German actress (1898–1976)

Charlotte Susa (1 March 1898 – 28 July 1976) was a German actress.

==Biography==
Susa was born Charlotta Wegmüller in Gut Gaußen (now part of Kretingalė), East Prussia and first appeared on a stage in 1915 at Tilsit. She chose her mother's maiden name "Susa" as her stage name and began a successful career as a singer and actress at different German opera and operetta stages, e.g. at Brandenburg, Essen, Düsseldorf, Hamburg and Cologne and later at the Admiralspalast in Berlin.

Susa gave her debut as a film actress in the German silent movie Der Prinz und die Tänzerin in 1926 and became popular for her roles as a femme fatale. In 1932 she signed a contract with MGM and moved to the United States to start an international career.

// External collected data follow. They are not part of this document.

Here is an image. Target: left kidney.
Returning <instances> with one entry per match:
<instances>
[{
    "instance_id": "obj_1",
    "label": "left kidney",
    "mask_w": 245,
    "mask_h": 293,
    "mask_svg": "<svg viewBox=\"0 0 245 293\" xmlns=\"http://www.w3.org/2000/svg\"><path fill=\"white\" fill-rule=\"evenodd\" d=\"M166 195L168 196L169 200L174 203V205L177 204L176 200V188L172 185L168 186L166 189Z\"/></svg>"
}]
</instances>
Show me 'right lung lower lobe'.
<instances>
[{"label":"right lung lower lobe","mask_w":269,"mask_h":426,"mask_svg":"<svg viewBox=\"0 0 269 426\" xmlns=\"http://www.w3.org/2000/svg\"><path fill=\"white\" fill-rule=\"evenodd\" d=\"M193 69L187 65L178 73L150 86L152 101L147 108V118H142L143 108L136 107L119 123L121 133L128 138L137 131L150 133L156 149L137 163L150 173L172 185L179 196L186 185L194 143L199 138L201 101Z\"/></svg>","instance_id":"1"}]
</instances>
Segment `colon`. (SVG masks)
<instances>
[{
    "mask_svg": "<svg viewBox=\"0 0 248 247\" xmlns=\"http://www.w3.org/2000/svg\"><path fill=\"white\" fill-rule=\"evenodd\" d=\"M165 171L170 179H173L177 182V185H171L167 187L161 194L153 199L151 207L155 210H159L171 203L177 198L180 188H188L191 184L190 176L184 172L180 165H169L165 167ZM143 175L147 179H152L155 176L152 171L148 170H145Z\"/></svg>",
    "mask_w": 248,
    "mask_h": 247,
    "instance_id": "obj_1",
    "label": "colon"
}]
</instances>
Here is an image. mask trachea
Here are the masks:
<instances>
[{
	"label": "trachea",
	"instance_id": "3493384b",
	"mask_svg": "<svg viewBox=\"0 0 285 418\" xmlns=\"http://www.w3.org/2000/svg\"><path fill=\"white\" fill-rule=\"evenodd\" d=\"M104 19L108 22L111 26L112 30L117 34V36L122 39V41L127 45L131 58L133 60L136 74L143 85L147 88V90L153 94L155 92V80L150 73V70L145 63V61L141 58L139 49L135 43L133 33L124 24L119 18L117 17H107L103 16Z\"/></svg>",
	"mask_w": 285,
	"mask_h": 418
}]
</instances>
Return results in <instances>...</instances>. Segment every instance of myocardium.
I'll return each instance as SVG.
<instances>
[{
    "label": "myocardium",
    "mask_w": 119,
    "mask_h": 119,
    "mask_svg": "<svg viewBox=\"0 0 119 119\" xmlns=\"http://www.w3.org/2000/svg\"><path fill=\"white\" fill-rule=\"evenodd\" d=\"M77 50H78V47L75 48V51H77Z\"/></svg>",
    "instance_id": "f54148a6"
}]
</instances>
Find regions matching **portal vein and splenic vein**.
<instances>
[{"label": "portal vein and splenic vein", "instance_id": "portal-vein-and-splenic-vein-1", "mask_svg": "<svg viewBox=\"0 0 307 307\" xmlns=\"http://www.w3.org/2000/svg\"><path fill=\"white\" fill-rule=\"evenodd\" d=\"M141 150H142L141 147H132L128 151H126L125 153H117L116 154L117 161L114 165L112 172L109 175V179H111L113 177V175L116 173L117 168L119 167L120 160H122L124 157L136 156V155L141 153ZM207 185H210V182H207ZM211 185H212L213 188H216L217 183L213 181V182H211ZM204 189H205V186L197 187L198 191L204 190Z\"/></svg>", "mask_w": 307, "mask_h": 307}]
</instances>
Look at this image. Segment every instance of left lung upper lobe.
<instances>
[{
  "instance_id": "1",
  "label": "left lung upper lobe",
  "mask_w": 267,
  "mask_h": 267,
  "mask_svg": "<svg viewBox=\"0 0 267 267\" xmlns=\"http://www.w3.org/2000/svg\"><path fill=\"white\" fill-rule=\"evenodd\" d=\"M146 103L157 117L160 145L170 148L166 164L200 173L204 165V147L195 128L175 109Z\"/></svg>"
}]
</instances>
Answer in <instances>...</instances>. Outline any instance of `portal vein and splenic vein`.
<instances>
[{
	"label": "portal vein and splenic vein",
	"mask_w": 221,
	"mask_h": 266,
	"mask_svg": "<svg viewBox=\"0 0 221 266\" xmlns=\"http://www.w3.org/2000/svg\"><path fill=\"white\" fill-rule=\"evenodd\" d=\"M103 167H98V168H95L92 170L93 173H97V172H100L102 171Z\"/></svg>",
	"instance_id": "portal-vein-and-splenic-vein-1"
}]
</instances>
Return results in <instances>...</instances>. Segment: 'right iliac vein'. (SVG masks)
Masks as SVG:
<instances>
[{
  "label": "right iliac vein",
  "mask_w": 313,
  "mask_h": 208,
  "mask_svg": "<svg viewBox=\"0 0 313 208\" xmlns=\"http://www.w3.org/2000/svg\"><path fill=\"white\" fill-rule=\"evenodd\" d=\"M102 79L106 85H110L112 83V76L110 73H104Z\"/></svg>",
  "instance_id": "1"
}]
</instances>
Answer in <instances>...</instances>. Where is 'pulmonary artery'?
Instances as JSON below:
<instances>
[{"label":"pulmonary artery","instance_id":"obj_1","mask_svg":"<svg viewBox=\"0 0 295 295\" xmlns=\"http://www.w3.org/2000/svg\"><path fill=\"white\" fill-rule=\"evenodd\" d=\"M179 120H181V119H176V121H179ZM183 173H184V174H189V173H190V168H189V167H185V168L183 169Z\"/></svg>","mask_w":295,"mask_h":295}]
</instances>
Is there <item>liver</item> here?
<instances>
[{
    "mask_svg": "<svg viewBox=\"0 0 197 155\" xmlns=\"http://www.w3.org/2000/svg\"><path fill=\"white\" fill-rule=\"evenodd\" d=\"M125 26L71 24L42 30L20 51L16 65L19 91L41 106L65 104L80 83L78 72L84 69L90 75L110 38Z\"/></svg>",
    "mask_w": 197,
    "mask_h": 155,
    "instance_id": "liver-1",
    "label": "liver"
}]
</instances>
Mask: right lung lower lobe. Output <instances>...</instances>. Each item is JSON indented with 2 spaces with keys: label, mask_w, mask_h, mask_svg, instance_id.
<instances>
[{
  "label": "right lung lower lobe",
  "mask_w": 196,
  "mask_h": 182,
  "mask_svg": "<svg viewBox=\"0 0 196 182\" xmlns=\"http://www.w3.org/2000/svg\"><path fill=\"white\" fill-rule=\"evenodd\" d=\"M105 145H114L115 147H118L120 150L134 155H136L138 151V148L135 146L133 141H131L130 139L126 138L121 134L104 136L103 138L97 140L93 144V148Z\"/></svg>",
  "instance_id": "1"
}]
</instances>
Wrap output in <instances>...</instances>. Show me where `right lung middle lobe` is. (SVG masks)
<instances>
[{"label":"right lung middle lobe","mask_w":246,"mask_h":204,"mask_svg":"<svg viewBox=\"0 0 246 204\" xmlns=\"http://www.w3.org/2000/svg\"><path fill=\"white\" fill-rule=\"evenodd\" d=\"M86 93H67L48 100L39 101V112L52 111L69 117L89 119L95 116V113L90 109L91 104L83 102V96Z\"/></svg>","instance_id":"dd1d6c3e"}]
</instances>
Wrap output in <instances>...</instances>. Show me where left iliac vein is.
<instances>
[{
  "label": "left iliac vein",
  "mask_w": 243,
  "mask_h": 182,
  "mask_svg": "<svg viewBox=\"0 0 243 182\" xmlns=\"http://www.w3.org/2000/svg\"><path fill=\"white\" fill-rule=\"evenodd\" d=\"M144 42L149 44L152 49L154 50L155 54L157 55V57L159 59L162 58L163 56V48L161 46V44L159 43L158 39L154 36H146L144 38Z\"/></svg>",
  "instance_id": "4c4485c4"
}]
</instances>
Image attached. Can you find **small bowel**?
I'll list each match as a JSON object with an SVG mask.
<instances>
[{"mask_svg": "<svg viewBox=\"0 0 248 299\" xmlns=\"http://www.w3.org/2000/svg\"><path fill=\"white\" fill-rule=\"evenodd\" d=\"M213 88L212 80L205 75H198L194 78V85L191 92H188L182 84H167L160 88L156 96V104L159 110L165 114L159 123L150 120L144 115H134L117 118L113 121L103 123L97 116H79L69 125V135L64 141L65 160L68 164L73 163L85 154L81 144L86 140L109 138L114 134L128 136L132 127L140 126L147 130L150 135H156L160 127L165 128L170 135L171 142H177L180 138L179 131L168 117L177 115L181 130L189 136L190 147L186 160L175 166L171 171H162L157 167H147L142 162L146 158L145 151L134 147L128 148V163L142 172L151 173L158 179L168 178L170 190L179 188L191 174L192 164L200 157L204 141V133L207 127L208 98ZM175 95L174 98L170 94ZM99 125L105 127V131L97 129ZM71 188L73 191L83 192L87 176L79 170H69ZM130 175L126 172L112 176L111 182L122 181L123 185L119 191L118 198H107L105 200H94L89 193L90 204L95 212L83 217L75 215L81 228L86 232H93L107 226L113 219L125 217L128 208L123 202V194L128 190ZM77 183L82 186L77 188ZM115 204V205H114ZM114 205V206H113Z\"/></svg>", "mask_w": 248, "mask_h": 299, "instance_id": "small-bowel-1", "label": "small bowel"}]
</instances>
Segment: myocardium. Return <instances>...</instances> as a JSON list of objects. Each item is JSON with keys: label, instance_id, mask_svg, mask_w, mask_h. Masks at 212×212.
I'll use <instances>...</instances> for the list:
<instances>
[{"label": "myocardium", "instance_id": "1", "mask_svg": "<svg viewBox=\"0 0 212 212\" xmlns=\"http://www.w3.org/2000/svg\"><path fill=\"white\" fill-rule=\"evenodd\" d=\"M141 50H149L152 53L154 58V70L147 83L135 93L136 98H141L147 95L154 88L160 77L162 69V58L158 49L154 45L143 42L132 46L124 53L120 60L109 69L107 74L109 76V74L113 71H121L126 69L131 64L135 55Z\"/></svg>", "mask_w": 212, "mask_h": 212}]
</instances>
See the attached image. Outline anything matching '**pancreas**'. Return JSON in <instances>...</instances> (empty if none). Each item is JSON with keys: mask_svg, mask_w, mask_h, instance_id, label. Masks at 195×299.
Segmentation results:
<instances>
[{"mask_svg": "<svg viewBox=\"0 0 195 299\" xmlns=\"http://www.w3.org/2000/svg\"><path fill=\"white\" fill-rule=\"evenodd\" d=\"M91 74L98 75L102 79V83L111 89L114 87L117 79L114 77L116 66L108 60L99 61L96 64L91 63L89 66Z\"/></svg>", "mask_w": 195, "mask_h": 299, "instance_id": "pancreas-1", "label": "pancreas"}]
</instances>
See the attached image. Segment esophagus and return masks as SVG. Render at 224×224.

Elizabeth Yeaman wrote in her newspaper column on 15 August 1932:

"Lilian Harvey, Henry Garat, Anna Sten, and now Charlotte Susa, comprise a quartet of important foreign talent that soon will be seen in Hollywood pictures. (...) Miss Susa has arrived in New York and soon will reach these shores with an MGM contract. She was born in Lithuania of German parents and has won great fame in Germany. She first went on the stage as a singer, then as a dramatic actress, and three years ago she took up screen work. Who knows, she may be the actress who will take Garbo's place, provided Garbo never returns."

However, Susa did not succeed in Hollywood, returned to Germany soon and canceled the MGM contract in 1934. Her last role in a movie was a minor one in the 1941 comedy Der Gasmann alongside Heinz Rühmann and Anny Ondra. After that she returned to theater stages.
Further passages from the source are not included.